= Flaxman Low =

Fictional occult detective

Flaxman Low is a fictional character created by British authors Hesketh Hesketh-Prichard and his mother, Kate O'Brien Ryall Prichard, published under the pseudonyms "H. Heron" and "E. Heron". Low is credited with being one of the first occult detectives in fiction, and appears in a series of twelve short stories, first published from 1898 to 1899.

==Description==
In the fictional stories, Flaxman Low is a pseudonym for "one of the leading scientists of the" Victorian era," whose real name is not disclosed. He is described as having been an accomplished athlete in his youth who turned his interests to a scientific study of the occult.

==Stories==
From 1898 to 1899, press baron Cyril Arthur Pearson published six Flaxman Low stories in his monthly Pearson's Magazine, though the authors were disconcerted to find the tales promoted by Pearson as "real". The collected work was published as Ghosts: Being the Experiences of Flaxman Low in 1899.

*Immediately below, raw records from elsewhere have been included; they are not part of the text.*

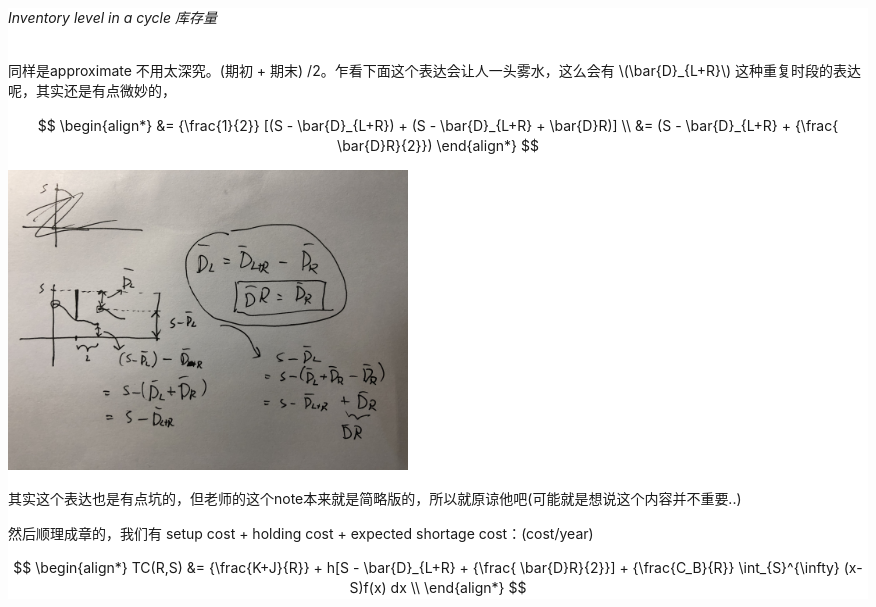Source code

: 
###### Inventory level in a cycle 库存量
同样是approximate 不用太深究。(期初 + 期末) /2。乍看下面这个表达会让人一头雾水，这么会有 \\(\bar{D}_{L+R}\\) 这种重复时段的表达呢，其实还是有点微妙的，


$$
\begin{align*}
	 &= {\frac{1}{2}} [(S - \bar{D}_{L+R}) + (S - \bar{D}_{L+R} + \bar{D}R)] \\
	 &= (S - \bar{D}_{L+R} + {\frac{ \bar{D}R}{2}})
\end{align*}
$$


<img src="/post_asset/Stochastic Operation Research had wrtiting note.jpeg" alt="Stochastic Operation Research had wrtiting note.jpeg failed" width="400"/>

其实这个表达也是有点坑的，但老师的这个note本来就是简略版的，所以就原谅他吧(可能就是想说这个内容并不重要..)

然后顺理成章的，我们有 setup cost + holding cost + expected shortage cost：(cost/year)

$$
\begin{align*}
	TC(R,S) &= {\frac{K+J}{R}} + h[S - \bar{D}_{L+R} + {\frac{ \bar{D}R}{2}}]	+ {\frac{C_B}{R}} \int_{S}^{\infty} (x-S)f(x) dx \\
\end{align*}
$$
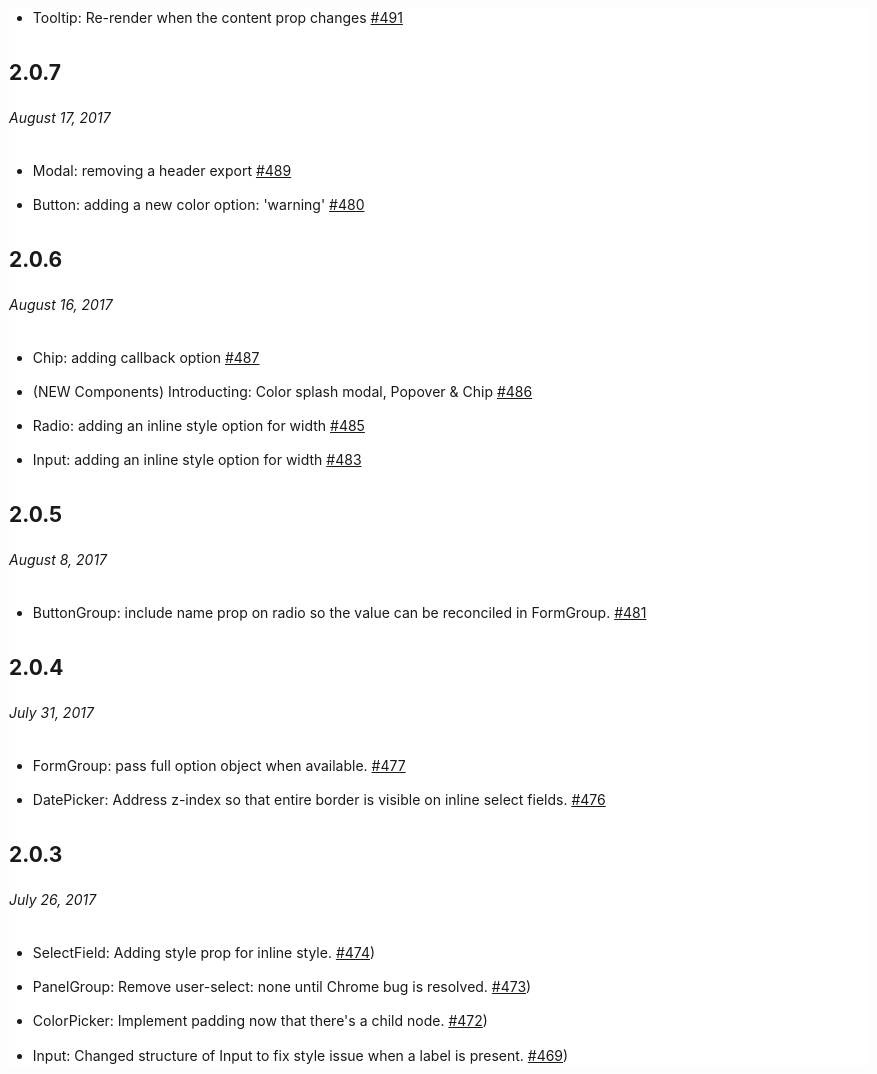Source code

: - Tooltip: Re-render when the content prop changes [#491](https://github.com/GetAmbassador/react-ions/pull/491)

## 2.0.7
###### _August 17, 2017_

- Modal: removing a header export [#489](https://github.com/GetAmbassador/react-ions/pull/489)

- Button: adding a new color option: 'warning' [#480](https://github.com/GetAmbassador/react-ions/pull/480)

## 2.0.6
###### _August 16, 2017_

- Chip: adding callback option [#487](https://github.com/GetAmbassador/react-ions/pull/487)

- (NEW Components) Introducting: Color splash modal, Popover & Chip [#486](https://github.com/GetAmbassador/react-ions/pull/486)

- Radio: adding an inline style option for width [#485](https://github.com/GetAmbassador/react-ions/pull/485)

- Input: adding an inline style option for width [#483](https://github.com/GetAmbassador/react-ions/pull/483)

## 2.0.5
###### _August 8, 2017_

- ButtonGroup: include name prop on radio so the value can be reconciled in FormGroup. [#481](https://github.com/GetAmbassador/react-ions/pull/481)

## 2.0.4
###### _July 31, 2017_

- FormGroup: pass full option object when available. [#477](https://github.com/GetAmbassador/react-ions/pull/477)

- DatePicker: Address z-index so that entire border is visible on inline select fields. [#476](https://github.com/GetAmbassador/react-ions/pull/476)

## 2.0.3
###### _July 26, 2017_

- SelectField: Adding style prop for inline style. [#474](https://github.com/GetAmbassador/react-ions/pull/474))

- PanelGroup: Remove user-select: none until Chrome bug is resolved. [#473](https://github.com/GetAmbassador/react-ions/pull/473))

- ColorPicker: Implement padding now that there's a child node. [#472](https://github.com/GetAmbassador/react-ions/pull/472))

- Input: Changed structure of Input to fix style issue when a label is present. [#469](https://github.com/GetAmbassador/react-ions/pull/469))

The stories are as follows:
- "The Story of the Spaniards, Hammersmith" (1898)
- "The Story of Medhans Lea" (1898)
- "The Story of the Moor Road" (1898)
- "The Story of Baelbrow" (1898)
- "The Story of Yand Manor House" (1898)
- "The Story of the Grey House" (1899)
- "The Story of Saddler's Croft" (1899)
- "The Story of Sevens Hall" (1899)
- "The Story of No. 1 Karma Crescent" (1899)
- "The Story of Konnor Old House" (1899)
- "The Story of Crowsedge" (1899)
- "The Story of Mr Flaxman Low" (1899)

===By other authors===
The Improbable Adventures of Sherlock Holmes (2009) includes a short story by author Barbara Roden, "The Things That Shall Come Upon Them", which teams up Flaxman Low with Sherlock Holmes who together investigate a haunted house mystery.